REQUIREMENT A:
In the goldfish forum thread, what did LadyVictorian use for her new pond?

PASSAGE SHOWN:
- - -

I knew someone was gonna get upset over that. Really though? If you got a couple of 10c fish for free, you'd go out and spend $300+ just to house it? Sorry, but I wouldn't, and that's my opinion... 

We didn't spend thousands of dollars on a pond just to put some feeder goldfish in it. Mine are just the ones my turtle wouldn't eat and got too big for his tank after 2 years, so they went in with the koi.


----------



## LadyVictorian (Nov 23, 2011)

A bit offended, my goldies were meant to be nothing but feeders and though they were all of 75 cents each I went out and spent over $300 on them because they are worth it. That thinking is the reason there is so much abuse to fish in the first place. That same thinking is why people keep betta fish in tanks under .5gallons, do you think that is okay as well?


----------



## Olympia (Aug 25, 2011)

No pet is a cheap pet. A $20 iguana will cost you a lot of money (and a ton of space since they need custom enclosures). An animal's price shouldn't warrant how much effort or money it is worth. The same way you bond to your $5 betta someone can bond to their 10cent goldfish, and people tend to want the best for animals in their care (well I'm assuming people on this forum!) Who cares what the animal cost? As said in the famous book, The Little Prince, it's the time that you spend with something that makes it unlike all the others in the world. :3

Do you have a lot of room? Google metal/plastic horse troughs. These are fairly priced, you can find them in farm stores, and they make great ponds that require no digging at all. I think they look pretty awesome too, myself.
_Posted via Mobile Device_


----------



## LadyVictorian (Nov 23, 2011)

that is what my new pond is, my other one was only 45 gallons so we got a horse trough and put it next to our barn. It actually looks pretty cool and animals can't get into it as easily as before my dug in pond my fish were being eaten by racoons.


----------



## shannonpwns (Jul 15, 2013)

I'm not going to get into an argument over some goldfish. I simply stated that it was my opinion...which I am entitled to. Never once did I say anything about keeping any fish in a tank too small for them to thrive in. In fact, I said the opposite and suggested rehoming because the tank they are considering (55 gals) comes with 3 more goldfish. We're talking about 5 fish that grow up to 12 inches, and a pleco that grows 24 inches. In a tank that is 12 inches wide. So yes, I stand by what I said that the tank is too small and the best scenario is for these fish to be rehomed. 

I DO like goldfish, and that is why I'm an advocate of them living in ponds, and not aquariums. I take offense to YOU associating me with fish abuse.


----------



## Mitra (Apr 3, 2013)

Unfortunately I live in a town in Northern Canada and cannot find someone with a koi/goldfish pond ( i know someone had one when i was younger though so it is possible). A pond would be the best home for them, but I received a piece of good news today. Someone i know is going to donate a 40 gallon tank to me. So that would mean i have 30 gallons of goldfish (2 goldfish) and a pleco in the 40 gallons. With very heavy filtration, could i also add the two amano shrimp and 3-6 neon tetras (or more for a bigger school). I know goldfish are coldwater, and tetras tropical, but would 72 be a good temp for both of them? And this will only be the plecos temporary home until he gets bigger. Could this work, last question i promise! Thank you everyone


----------



## shannonpwns (Jul 15, 2013)

- - -

EXERCISE INPUTS:
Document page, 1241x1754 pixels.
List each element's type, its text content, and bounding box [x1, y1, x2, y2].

- - -

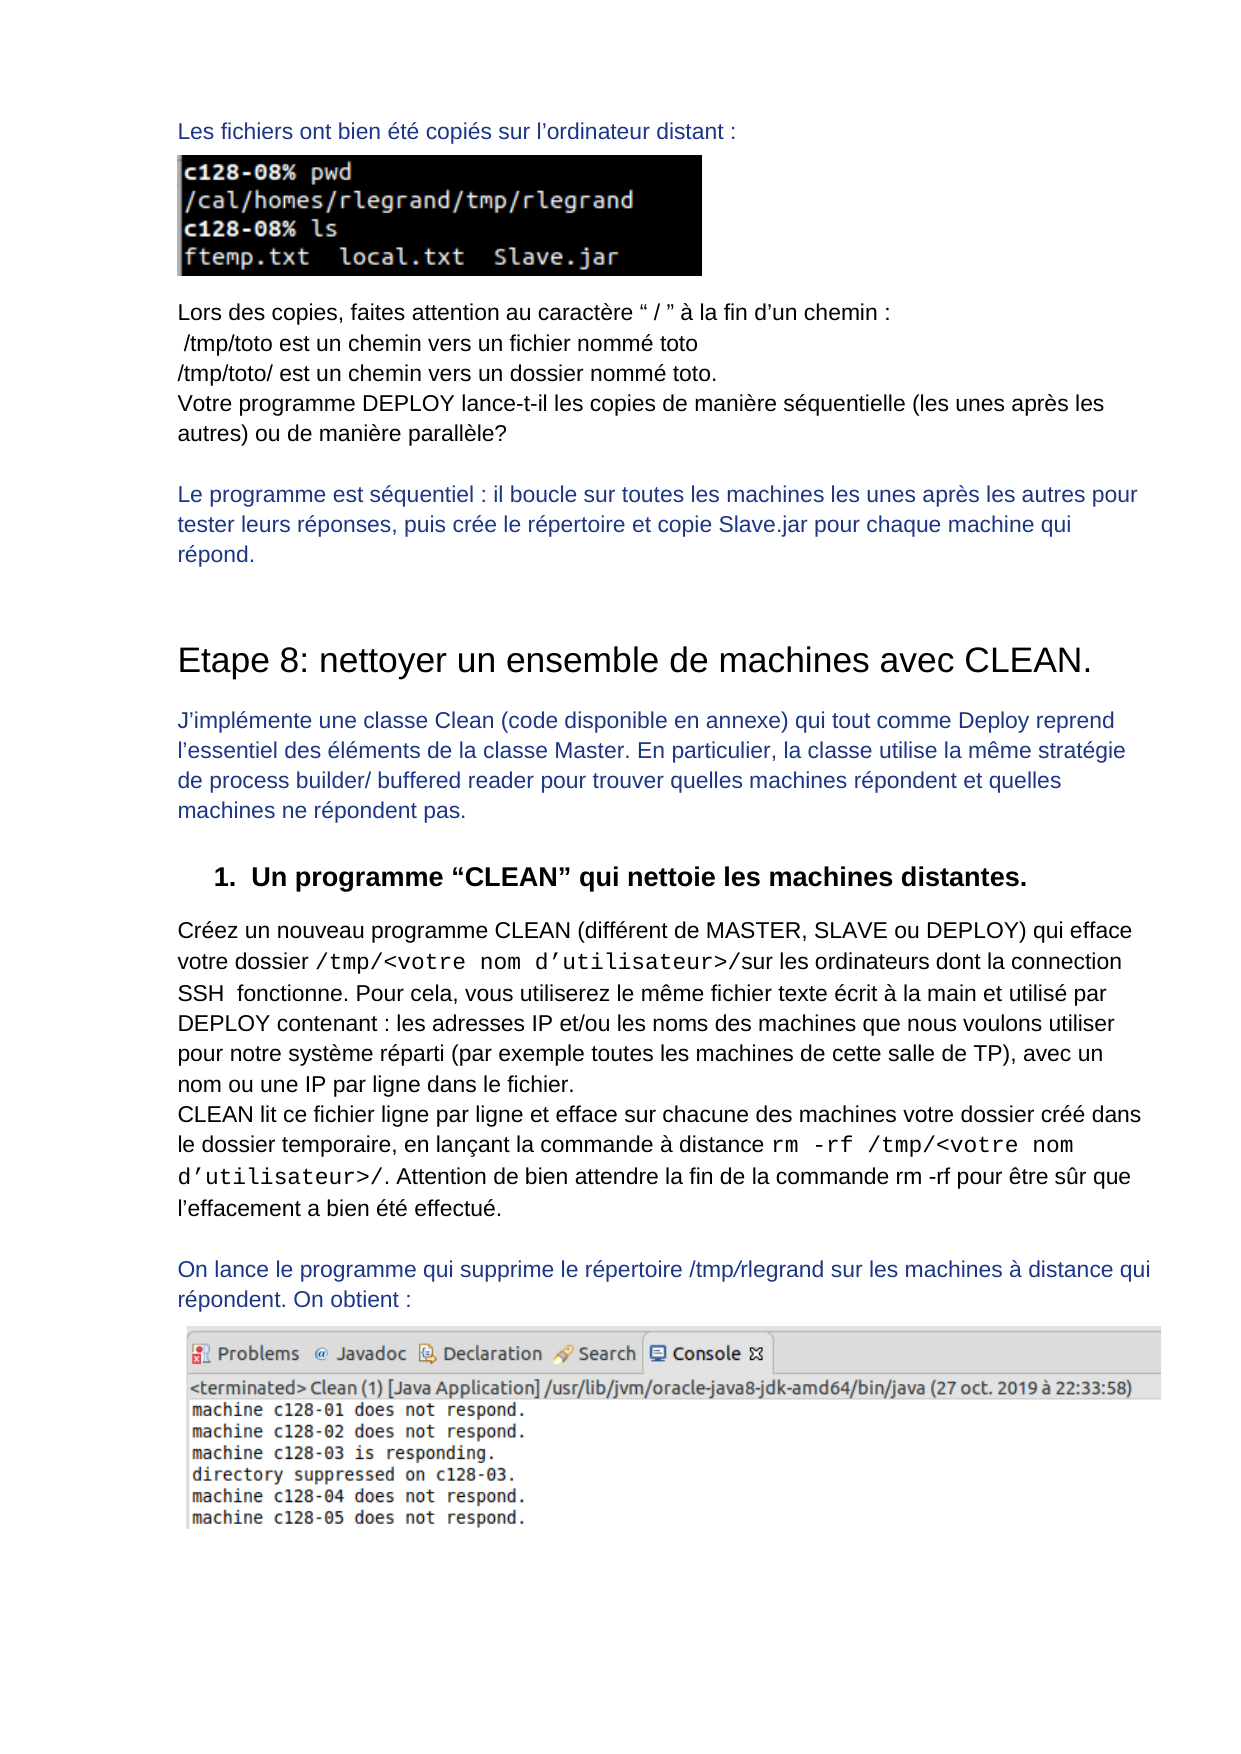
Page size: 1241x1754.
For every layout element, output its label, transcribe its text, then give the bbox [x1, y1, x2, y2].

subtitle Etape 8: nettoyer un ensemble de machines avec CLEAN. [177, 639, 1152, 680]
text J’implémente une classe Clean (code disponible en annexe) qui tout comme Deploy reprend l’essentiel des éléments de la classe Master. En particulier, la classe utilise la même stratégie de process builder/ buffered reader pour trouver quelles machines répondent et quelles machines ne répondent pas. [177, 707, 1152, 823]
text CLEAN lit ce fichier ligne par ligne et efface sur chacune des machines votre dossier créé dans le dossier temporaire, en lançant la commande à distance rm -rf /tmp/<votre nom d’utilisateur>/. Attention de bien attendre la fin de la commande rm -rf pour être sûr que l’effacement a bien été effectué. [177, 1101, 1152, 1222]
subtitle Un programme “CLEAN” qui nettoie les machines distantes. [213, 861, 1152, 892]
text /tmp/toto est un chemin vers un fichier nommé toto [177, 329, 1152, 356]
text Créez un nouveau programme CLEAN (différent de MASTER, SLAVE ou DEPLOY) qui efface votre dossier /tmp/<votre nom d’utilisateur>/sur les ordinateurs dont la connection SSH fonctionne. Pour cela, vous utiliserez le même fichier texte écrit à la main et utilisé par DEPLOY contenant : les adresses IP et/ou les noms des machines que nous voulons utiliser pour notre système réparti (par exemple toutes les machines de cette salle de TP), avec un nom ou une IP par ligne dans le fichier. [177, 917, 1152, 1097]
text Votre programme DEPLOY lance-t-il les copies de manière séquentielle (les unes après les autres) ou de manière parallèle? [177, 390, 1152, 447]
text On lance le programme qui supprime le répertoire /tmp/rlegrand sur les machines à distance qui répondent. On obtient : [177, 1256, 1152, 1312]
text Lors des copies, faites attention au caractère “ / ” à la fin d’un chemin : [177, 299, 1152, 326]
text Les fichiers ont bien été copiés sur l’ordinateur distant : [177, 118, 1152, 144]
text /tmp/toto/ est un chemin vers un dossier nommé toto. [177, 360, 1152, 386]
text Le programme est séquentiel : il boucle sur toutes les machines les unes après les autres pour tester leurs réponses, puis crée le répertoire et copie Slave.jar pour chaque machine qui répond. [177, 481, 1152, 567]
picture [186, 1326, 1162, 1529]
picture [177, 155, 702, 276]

- - -

REQUIREMENT B:
Can you render the part of the records that opens with the line containing "Document page, 1241x1754 pixels." and closes with the line containing "List each element's", both lines included, as a Markdown table with the columns Row and Line, leaving out any blank lines?

WRITTEN REPLY A:
A horse trough, placed next to her barn.

WRITTEN REPLY B:
| Row | Line |
|---|---|
| 1 | Document page, 1241x1754 pixels. |
| 2 | List each element's type, its text content, and bounding box [x1, y1, x2, y2]. |